Clinical Validation of EndoQ’s AI Polyp Detection Published in Gut

Clinical Validation of EndoQ’s AI Polyp Detection Published in Gut

The clinical validation study of EndoQ’s AI-based computer-aided detection (CADe) system for colorectal polyp detection has been published in Gut, one of the leading international journals in gastroenterology.

This publication marks a major milestone: our system was evaluated in a prospective multicentre real-time clinical study, not in a retrospective or artificial benchmark setting.


A new validation approach: real-time unblinding

The study introduced an innovative methodology for AI validation in endoscopy: real-time unblinding with a composite reference standard.

A second observer monitored the CADe output during colonoscopy, while the endoscopist remained blinded to the AI detections. When CADe detected a potential lesion missed by the endoscopist, real-time reinspection was performed. This approach allowed assessment of the true additional clinical value of AI beyond human detection.

This differs fundamentally from earlier studies that compared AI and human performance in isolation.

Study design and population

  • Prospective multicentre trial
  • 295 patients
  • 606 polyps detected endoscopically
  • Evaluation against a composite human–AI reference standard

The system incorporates a temporal algorithm combining convolutional neural networks with a recurrent neural network component, allowing it to “remember” previous frames and reduce false positives.

Key results

The results are clear and clinically meaningful:

  • Diagnostic accuracy:

    • Endoscopist: 98.2%
    • CADe: 96.5%
  • Non-inferiority demonstrated (margin 5%, p < 0.001)

  • Miss rate:

    • Endoscopist: 1.8%
    • CADe: 3.5%

Importantly, 11 polyps initially missed by the endoscopist were detected by CADe and confirmed after real-time unblinding.

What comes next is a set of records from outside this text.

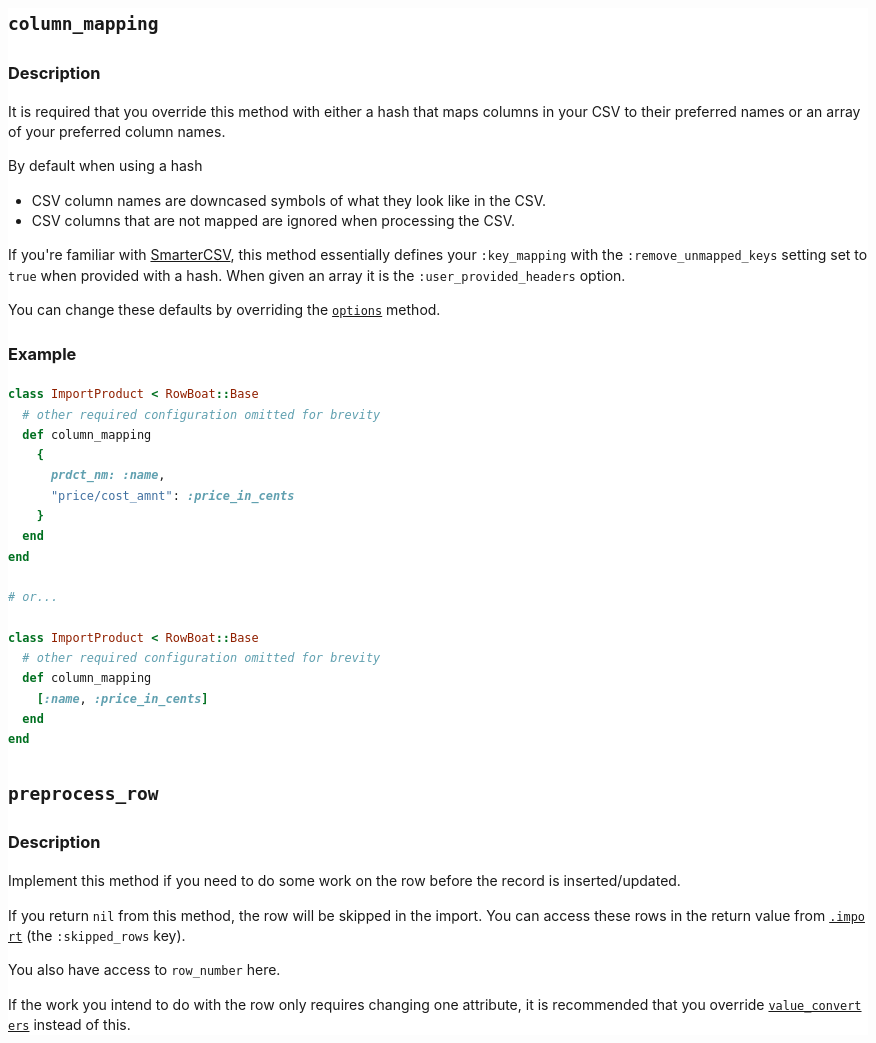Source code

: ## `column_mapping`

### Description

It is required that you override this method with either a hash that maps columns in your CSV to their preferred names or an array of your preferred column names.

By default when using a hash
- CSV column names are downcased symbols of what they look like in the CSV.
- CSV columns that are not mapped are ignored when processing the CSV.

If you're familiar with [SmarterCSV](https://github.com/tilo/smarter_csv#documentation), this method essentially defines your `:key_mapping` with the `:remove_unmapped_keys` setting set to `true` when provided with a hash. When given an array it is the `:user_provided_headers` option.

You can change these defaults by overriding the [`options`](#options) method.

### Example

```ruby
class ImportProduct < RowBoat::Base
  # other required configuration omitted for brevity
  def column_mapping
    {
      prdct_nm: :name,
      "price/cost_amnt": :price_in_cents
    }
  end
end

# or...

class ImportProduct < RowBoat::Base
  # other required configuration omitted for brevity
  def column_mapping
    [:name, :price_in_cents]
  end
end
```

## `preprocess_row`

### Description

Implement this method if you need to do some work on the row before the record is inserted/updated.

If you return `nil` from this method, the row will be skipped in the import. You can access these rows in the return value from [`.import`](#import) (the `:skipped_rows` key).

You also have access to `row_number` here.

If the work you intend to do with the row only requires changing one attribute, it is recommended that you override [`value_converters`](#value_converters) instead of this.
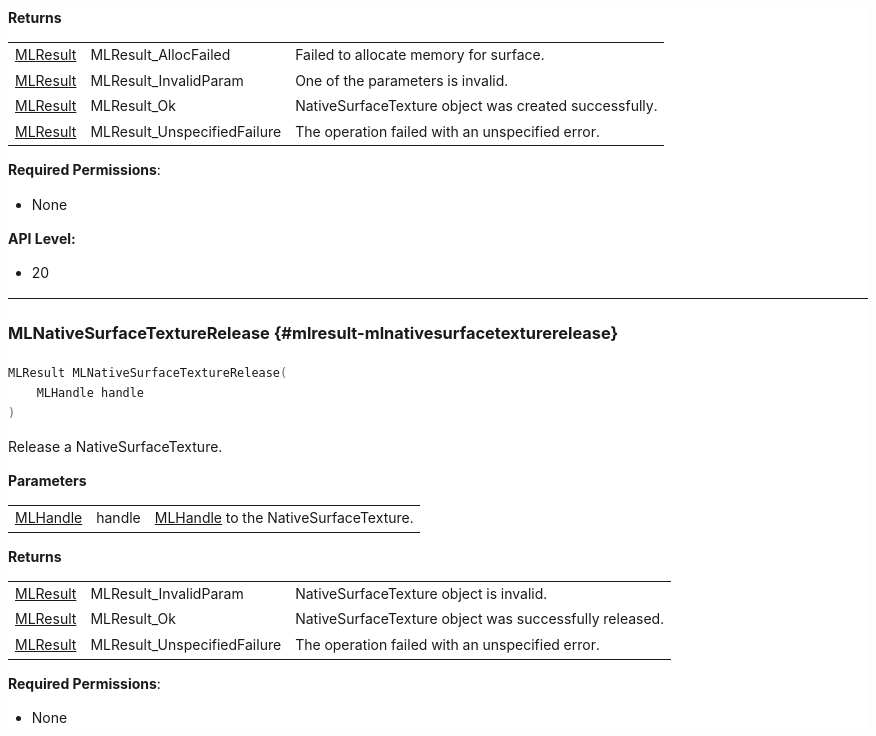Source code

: **Returns**

|  |   |   |
|--|--|--|
| [MLResult](/versioned_docs/version-03-Jan-2023/api-ref/api/Modules/group___platform/group___platform.md#int32-t-mlresult) |MLResult_AllocFailed|Failed to allocate memory for surface. |
| [MLResult](/versioned_docs/version-03-Jan-2023/api-ref/api/Modules/group___platform/group___platform.md#int32-t-mlresult) |MLResult_InvalidParam|One of the parameters is invalid. |
| [MLResult](/versioned_docs/version-03-Jan-2023/api-ref/api/Modules/group___platform/group___platform.md#int32-t-mlresult) |MLResult_Ok|NativeSurfaceTexture object was created successfully. |
| [MLResult](/versioned_docs/version-03-Jan-2023/api-ref/api/Modules/group___platform/group___platform.md#int32-t-mlresult) |MLResult_UnspecifiedFailure|The operation failed with an unspecified error.|
**Required Permissions**:

  * None 





**API Level:**
  * 20




-----------

### MLNativeSurfaceTextureRelease {#mlresult-mlnativesurfacetexturerelease}

```cpp
MLResult MLNativeSurfaceTextureRelease(
    MLHandle handle
)
```

Release a NativeSurfaceTexture. 

**Parameters**

|  |   |   |
|--|--|--|
| [MLHandle](/versioned_docs/version-03-Jan-2023/api-ref/api/Modules/group___platform/group___platform.md#uint64-t-mlhandle) |handle|[MLHandle](/versioned_docs/version-03-Jan-2023/api-ref/api/Modules/group___platform/group___platform.md#uint64-t-mlhandle) to the NativeSurfaceTexture.|

**Returns**

|  |   |   |
|--|--|--|
| [MLResult](/versioned_docs/version-03-Jan-2023/api-ref/api/Modules/group___platform/group___platform.md#int32-t-mlresult) |MLResult_InvalidParam|NativeSurfaceTexture object is invalid. |
| [MLResult](/versioned_docs/version-03-Jan-2023/api-ref/api/Modules/group___platform/group___platform.md#int32-t-mlresult) |MLResult_Ok|NativeSurfaceTexture object was successfully released. |
| [MLResult](/versioned_docs/version-03-Jan-2023/api-ref/api/Modules/group___platform/group___platform.md#int32-t-mlresult) |MLResult_UnspecifiedFailure|The operation failed with an unspecified error.|
**Required Permissions**:

  * None 




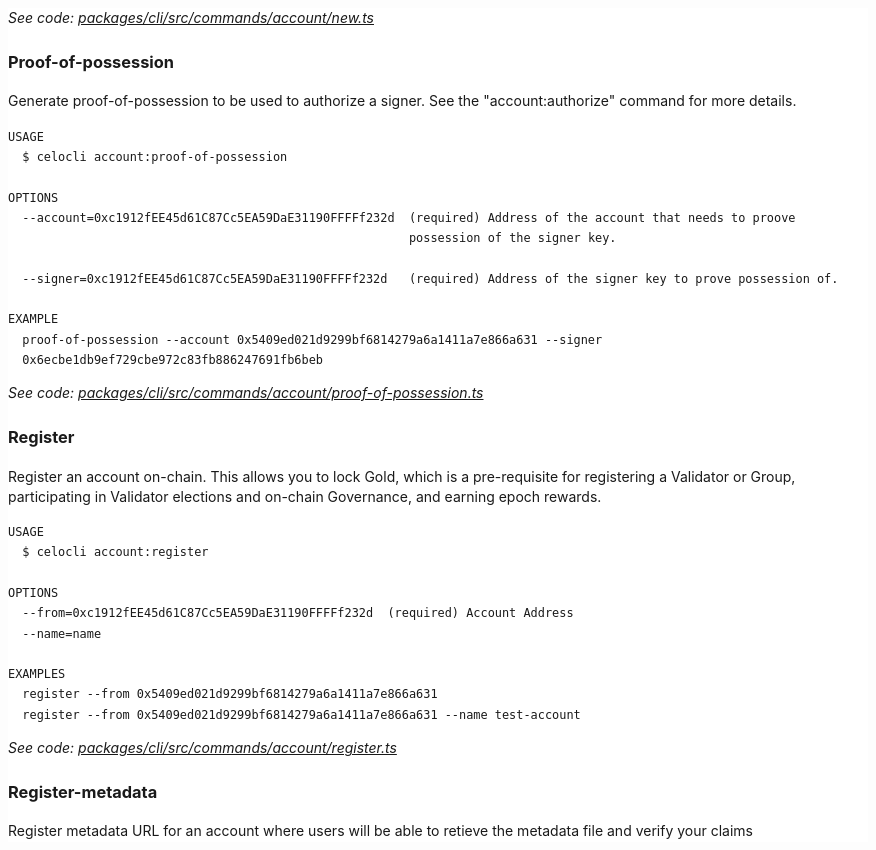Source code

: _See code: [packages/cli/src/commands/account/new.ts](https://github.com/celo-org/celo-monorepo/tree/master/packages/cli/src/commands/account/new.ts)_

### Proof-of-possession

Generate proof-of-possession to be used to authorize a signer. See the "account:authorize" command for more details.

```
USAGE
  $ celocli account:proof-of-possession

OPTIONS
  --account=0xc1912fEE45d61C87Cc5EA59DaE31190FFFFf232d  (required) Address of the account that needs to proove
                                                        possession of the signer key.

  --signer=0xc1912fEE45d61C87Cc5EA59DaE31190FFFFf232d   (required) Address of the signer key to prove possession of.

EXAMPLE
  proof-of-possession --account 0x5409ed021d9299bf6814279a6a1411a7e866a631 --signer
  0x6ecbe1db9ef729cbe972c83fb886247691fb6beb
```

_See code: [packages/cli/src/commands/account/proof-of-possession.ts](https://github.com/celo-org/celo-monorepo/tree/master/packages/cli/src/commands/account/proof-of-possession.ts)_

### Register

Register an account on-chain. This allows you to lock Gold, which is a pre-requisite for registering a Validator or Group, participating in Validator elections and on-chain Governance, and earning epoch rewards.

```
USAGE
  $ celocli account:register

OPTIONS
  --from=0xc1912fEE45d61C87Cc5EA59DaE31190FFFFf232d  (required) Account Address
  --name=name

EXAMPLES
  register --from 0x5409ed021d9299bf6814279a6a1411a7e866a631
  register --from 0x5409ed021d9299bf6814279a6a1411a7e866a631 --name test-account
```

_See code: [packages/cli/src/commands/account/register.ts](https://github.com/celo-org/celo-monorepo/tree/master/packages/cli/src/commands/account/register.ts)_

### Register-metadata

Register metadata URL for an account where users will be able to retieve the metadata file and verify your claims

In a challenging real-life setting with experienced high-ADR endoscopists (>35%), the AI system proved non-inferior in sensitivity.

Why this matters

Validation in medical AI is not about benchmark scores. It is about performance under real clinical conditions.

This study demonstrates:

  • Real-time feasibility at 30 frames per second
  • Robust detection performance in vivo
  • Clinically acceptable false-positive rates
  • Objective methodology to quantify added value over human detection

Publishing these results in a high-impact peer-reviewed journal provides independent scientific validation and strengthens the regulatory foundation for future CE marking activities.